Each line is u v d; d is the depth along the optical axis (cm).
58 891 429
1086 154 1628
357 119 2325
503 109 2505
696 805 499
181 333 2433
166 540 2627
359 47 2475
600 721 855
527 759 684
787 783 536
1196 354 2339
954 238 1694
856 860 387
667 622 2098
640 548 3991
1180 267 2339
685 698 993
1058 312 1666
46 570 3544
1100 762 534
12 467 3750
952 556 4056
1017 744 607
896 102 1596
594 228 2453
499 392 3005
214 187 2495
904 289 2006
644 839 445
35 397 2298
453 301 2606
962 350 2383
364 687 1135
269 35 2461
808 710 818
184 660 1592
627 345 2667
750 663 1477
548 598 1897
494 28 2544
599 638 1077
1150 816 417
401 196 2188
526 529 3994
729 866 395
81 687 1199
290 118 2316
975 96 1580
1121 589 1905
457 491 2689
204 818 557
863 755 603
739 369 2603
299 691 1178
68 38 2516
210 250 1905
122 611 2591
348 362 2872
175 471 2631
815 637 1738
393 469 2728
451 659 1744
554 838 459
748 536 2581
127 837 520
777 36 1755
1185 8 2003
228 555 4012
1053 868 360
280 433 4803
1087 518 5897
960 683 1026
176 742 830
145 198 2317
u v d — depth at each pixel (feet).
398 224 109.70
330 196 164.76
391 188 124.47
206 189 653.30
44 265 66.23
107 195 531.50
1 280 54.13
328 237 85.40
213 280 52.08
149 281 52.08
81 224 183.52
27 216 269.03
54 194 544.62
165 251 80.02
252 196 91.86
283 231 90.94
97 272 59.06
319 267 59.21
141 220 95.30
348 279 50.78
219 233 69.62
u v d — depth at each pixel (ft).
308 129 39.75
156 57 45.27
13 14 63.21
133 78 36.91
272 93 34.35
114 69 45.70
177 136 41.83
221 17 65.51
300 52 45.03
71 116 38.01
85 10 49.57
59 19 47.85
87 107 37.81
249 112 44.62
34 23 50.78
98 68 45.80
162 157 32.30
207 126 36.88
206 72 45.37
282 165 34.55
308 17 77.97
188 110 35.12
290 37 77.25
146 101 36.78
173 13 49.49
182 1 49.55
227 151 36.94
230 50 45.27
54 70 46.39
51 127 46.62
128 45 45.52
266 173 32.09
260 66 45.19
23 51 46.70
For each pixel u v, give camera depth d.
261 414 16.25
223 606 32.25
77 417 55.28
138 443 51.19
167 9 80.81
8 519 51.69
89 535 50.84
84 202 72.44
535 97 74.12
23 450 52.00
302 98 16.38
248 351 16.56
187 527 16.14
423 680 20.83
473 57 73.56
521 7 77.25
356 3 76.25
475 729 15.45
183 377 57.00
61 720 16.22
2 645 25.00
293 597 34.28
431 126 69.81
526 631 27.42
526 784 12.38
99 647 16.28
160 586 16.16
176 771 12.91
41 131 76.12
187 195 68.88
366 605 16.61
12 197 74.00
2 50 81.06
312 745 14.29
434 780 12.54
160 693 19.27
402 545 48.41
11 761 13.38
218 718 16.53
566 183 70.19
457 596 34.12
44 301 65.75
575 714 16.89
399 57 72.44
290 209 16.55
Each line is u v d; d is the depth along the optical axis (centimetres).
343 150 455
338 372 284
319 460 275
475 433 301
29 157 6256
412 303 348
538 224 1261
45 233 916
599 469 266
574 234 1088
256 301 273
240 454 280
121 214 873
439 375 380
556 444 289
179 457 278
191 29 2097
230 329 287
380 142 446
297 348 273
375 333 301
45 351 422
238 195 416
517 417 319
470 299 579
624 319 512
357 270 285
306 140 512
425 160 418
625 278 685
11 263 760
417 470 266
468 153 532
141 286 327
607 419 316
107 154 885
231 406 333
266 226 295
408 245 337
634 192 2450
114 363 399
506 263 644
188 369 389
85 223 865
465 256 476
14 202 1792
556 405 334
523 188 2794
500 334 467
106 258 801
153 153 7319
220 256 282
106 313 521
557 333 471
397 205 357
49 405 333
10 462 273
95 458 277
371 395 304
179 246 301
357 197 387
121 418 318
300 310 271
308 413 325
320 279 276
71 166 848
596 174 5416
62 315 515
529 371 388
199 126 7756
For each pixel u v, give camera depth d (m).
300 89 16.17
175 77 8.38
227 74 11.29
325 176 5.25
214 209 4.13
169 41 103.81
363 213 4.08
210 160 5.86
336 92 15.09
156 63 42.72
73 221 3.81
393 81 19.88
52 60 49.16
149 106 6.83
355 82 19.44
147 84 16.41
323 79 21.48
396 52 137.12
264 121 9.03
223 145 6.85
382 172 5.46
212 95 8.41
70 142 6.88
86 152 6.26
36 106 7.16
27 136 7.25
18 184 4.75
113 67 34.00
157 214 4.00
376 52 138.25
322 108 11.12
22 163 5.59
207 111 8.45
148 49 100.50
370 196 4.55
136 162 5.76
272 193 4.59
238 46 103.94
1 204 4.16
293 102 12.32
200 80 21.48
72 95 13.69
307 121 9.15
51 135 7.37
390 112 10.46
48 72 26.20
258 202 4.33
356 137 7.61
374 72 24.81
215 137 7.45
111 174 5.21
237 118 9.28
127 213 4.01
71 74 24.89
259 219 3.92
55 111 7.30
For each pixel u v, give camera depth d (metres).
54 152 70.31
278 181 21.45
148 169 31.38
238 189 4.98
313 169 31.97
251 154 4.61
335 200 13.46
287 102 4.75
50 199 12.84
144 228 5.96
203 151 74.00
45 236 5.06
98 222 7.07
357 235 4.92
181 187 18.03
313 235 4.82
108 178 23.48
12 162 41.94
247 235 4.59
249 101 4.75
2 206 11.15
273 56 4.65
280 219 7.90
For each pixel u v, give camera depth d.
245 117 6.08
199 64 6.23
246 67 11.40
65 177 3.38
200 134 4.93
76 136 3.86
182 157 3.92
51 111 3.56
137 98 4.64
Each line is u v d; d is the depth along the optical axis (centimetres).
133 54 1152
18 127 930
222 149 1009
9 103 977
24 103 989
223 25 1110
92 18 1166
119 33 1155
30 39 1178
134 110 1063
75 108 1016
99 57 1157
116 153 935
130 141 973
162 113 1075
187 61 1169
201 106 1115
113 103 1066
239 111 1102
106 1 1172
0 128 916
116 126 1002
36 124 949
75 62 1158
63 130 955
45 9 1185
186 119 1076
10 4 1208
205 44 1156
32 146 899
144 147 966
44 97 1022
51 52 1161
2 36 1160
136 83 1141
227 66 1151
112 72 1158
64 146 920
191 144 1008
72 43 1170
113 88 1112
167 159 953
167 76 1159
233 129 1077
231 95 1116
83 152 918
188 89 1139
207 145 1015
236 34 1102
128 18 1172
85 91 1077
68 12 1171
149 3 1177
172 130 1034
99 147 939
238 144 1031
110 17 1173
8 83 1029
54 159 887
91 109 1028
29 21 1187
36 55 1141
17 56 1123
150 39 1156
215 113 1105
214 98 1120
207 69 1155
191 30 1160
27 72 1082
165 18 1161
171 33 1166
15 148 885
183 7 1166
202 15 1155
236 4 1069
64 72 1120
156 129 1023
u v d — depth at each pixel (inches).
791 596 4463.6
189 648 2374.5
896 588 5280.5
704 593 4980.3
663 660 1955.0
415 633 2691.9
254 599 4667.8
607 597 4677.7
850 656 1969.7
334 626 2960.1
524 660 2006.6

===============

Will you return exactly the lines above from the one with "962 350 2383" down to the one with "299 691 1178", counting both as part of the range?

962 350 2383
364 687 1135
269 35 2461
808 710 818
184 660 1592
627 345 2667
750 663 1477
548 598 1897
494 28 2544
599 638 1077
1150 816 417
401 196 2188
526 529 3994
729 866 395
81 687 1199
290 118 2316
975 96 1580
1121 589 1905
457 491 2689
204 818 557
863 755 603
739 369 2603
299 691 1178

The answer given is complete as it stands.